Université de Montréal, Département de Sciences Biologiques, C.P. 6128, Succ. Centre-ville, Montréal, Québec, H3C 3J7, Canada.
Evol Bioinform Online. 2010 May 12;6:57-71. doi: 10.4137/ebo.s4527.
combined or separate analysis. In the first approach, different datasets are combined in a concatenated supermatrix. In the second, datasets are analyzed separately and the phylogenetic trees are then combined in a supertree. The supertree method is an interesting alternative to avoid missing data, since datasets that are analyzed separately do not need to represent identical taxa. However, the supertree approach and the corresponding consensus methods have been highly criticized for not providing valid phylogenetic hypotheses. In this study, congruence of trees estimated by consensus and supertree approaches were compared to model trees obtained from a combined analysis of complete mitochondrial sequences of 102 species representing 93 mammal families. The consensus methods produced poorly resolved consensus trees and did not perform well, except for the majority rule consensus with compatible groupings. The weighted supertree and matrix representation with parsimony methods performed equally well and were highly congruent with the model trees. The most similar supertree method was the least congruent with the model trees. We conclude that some of the methods tested are worth considering in a phylogenomic context.

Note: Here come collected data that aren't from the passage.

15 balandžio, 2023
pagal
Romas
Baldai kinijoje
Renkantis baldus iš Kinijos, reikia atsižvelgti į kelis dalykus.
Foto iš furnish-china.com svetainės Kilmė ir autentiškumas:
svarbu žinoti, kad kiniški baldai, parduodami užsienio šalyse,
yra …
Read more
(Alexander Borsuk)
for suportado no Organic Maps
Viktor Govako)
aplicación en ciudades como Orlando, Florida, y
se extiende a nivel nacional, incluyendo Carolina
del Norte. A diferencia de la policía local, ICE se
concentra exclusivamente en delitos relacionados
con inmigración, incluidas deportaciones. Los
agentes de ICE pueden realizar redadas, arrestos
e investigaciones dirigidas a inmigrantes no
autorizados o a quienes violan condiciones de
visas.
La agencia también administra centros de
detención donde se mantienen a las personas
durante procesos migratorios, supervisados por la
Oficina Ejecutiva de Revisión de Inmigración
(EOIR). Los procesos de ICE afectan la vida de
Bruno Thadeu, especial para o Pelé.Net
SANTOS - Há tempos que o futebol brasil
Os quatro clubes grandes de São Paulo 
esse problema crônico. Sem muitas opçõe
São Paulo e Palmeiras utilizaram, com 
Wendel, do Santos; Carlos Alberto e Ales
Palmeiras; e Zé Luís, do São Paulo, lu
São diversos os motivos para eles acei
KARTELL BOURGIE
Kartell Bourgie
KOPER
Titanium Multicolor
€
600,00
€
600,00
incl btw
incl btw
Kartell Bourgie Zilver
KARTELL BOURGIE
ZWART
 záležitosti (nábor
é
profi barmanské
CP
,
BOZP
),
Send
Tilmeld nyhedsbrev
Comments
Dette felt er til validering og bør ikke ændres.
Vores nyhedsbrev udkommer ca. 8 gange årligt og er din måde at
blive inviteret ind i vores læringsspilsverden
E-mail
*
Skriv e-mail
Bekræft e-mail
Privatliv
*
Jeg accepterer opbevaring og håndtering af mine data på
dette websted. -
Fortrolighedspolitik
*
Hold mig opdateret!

联合或单独分析。在第一种方法中,不同的数据集在串联超矩阵中组合。在第二种方法中,数据集分别进行分析,然后在超级树上合并系统发育树。超级树方法是避免缺失数据的一种有趣选择,因为分别进行分析的数据集不需要代表相同的分类单元。然而,超级树方法和相应的共识方法因不能提供有效系统发育假说而受到高度批评。在这项研究中,通过共识和超级树方法估计的树的一致性与从 102 个代表 93 个哺乳动物科的物种的完整线粒体序列的联合分析获得的模型树进行了比较。共识方法产生了分辨率较低的共识树,除了具有兼容分组的多数规则共识外,表现不佳。加权超级树和基于简约的矩阵表示方法的性能相同,与模型树高度一致。最相似的超级树方法与模型树的一致性最低。我们得出结论,在系统基因组学背景下,一些测试的方法值得考虑。